Somente um gol atrás de Ronaldo, que é o maior artilheiro da história das Copas, o alemão Miroslav Klose, em entrevista coletiva nesta sexta-feira (23), deixou claro que quer sim marcar o 15º gol de sua história no torneio, e também passar o brasileiro. Para o atacante, o conjunto vem em primeiro lugar, mas seu objetivo é, também, colocar o seu nome no topo do quesito artilharia.

“Aqueles que me conhecem sabem que esse é um dos meus objetivos, mas a equipe vem sempre primeiro. Com um gol já fico no topo, mas preciso de dois para ficar isolado”, disse o jogador da Lazio, que provavelmente será o titular da equipe treinada por Joachim Löw, que chamou somente mais um centroavante entre os 23 convocados para o Mundial, o jovem Kevin Volland, do Hoffenheim, que nunca jogou pelo seleção principal.

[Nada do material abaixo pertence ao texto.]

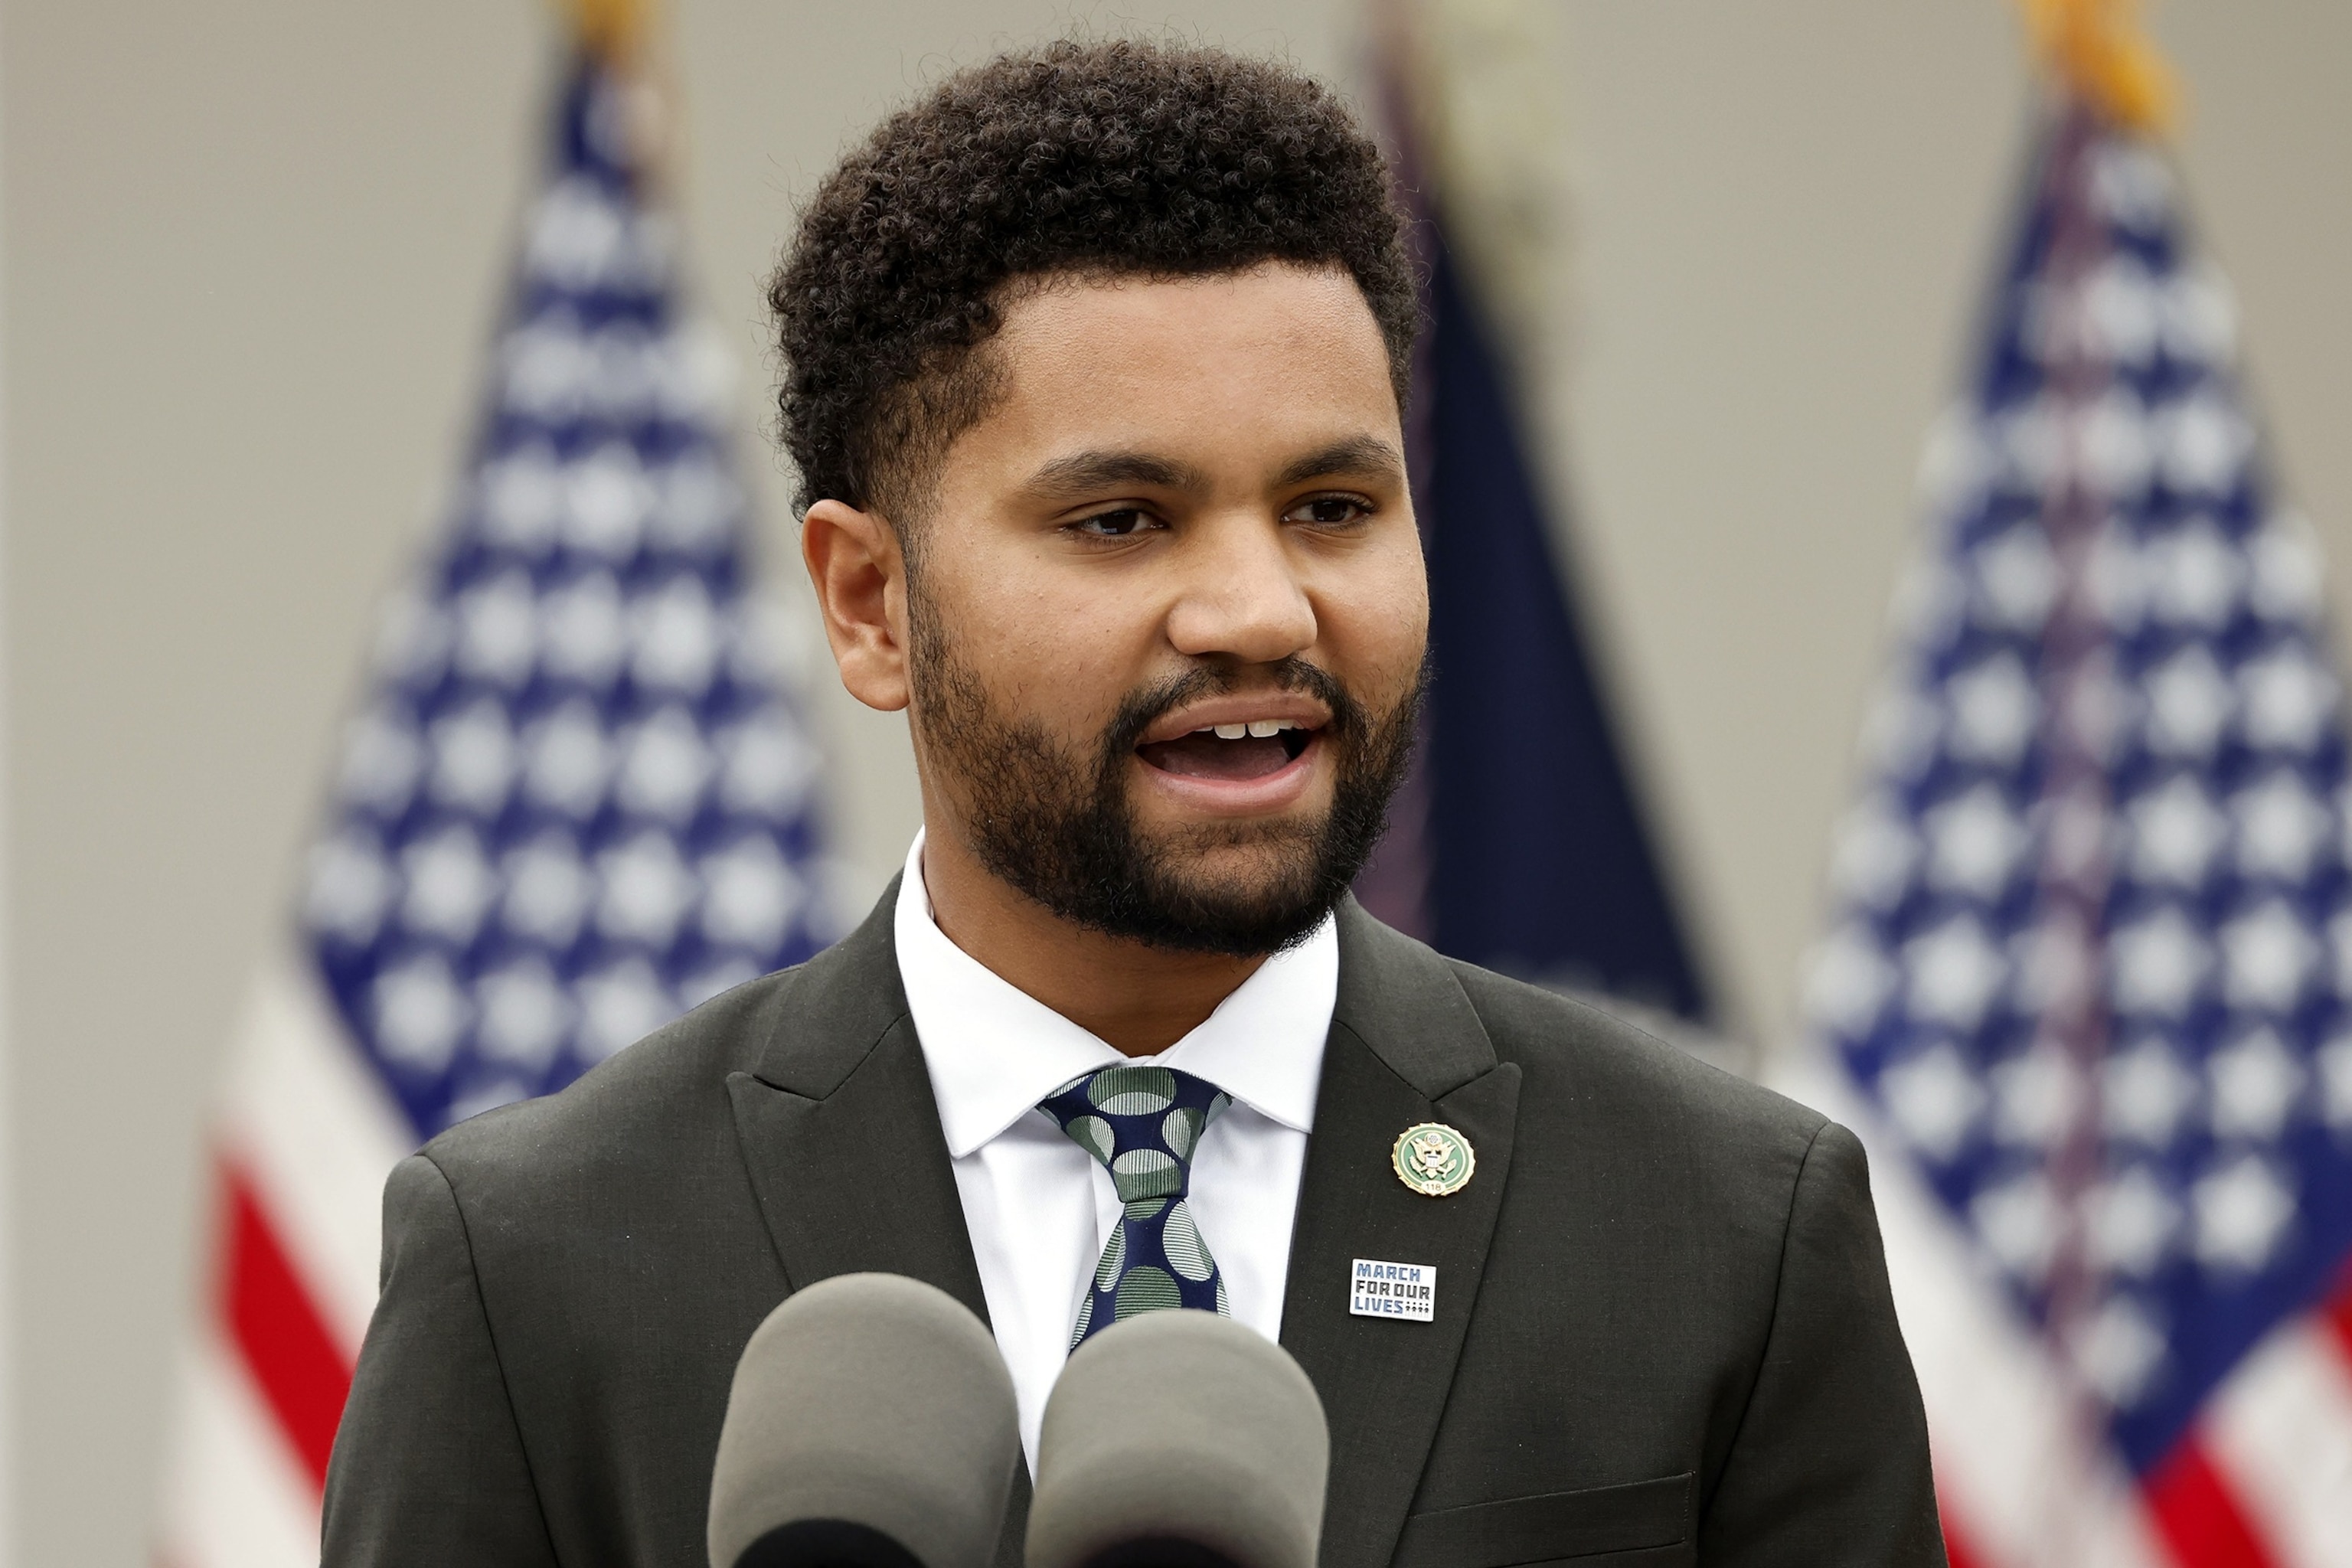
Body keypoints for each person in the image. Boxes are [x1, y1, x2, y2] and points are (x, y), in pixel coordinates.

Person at [324, 38, 1944, 1568]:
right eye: (1121, 519)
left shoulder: (1725, 1231)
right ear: (872, 603)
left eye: (1333, 505)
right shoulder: (533, 1268)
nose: (1261, 608)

Além de deixar claro o seu foco individual, Miro revelou conversas com seus companheiros italianos que jogaram a Copa das Confederações no ano passado. Segundo ele, o que lhe passaram não é algo de se festejar, já que o principal rival pode acabar sendo o clima.

“Falei com meus colegas italianos que me disseram que, depois de 20 minutos (de jogo), não tem de onde buscar o ar. Teremos que ter uma equipe muito em forma para jogar no Brasil e só assim poderemos ir longe”, explicou o atleta de 35 anos e que nasceu na Polônia.

O clima é realmente algo que os alemães se preocupam, já que jogaram os três jogos da primeira fase no Nordeste: dia 16 de junho, contra Portugal na Fonte Nova, em Salvador; cinco dias depois diante de Gana, mo Castelão, em Fortaleza; e fecha o ciclo no duelo com os Estados Unidos, na Arena Pernambuco, no Recife.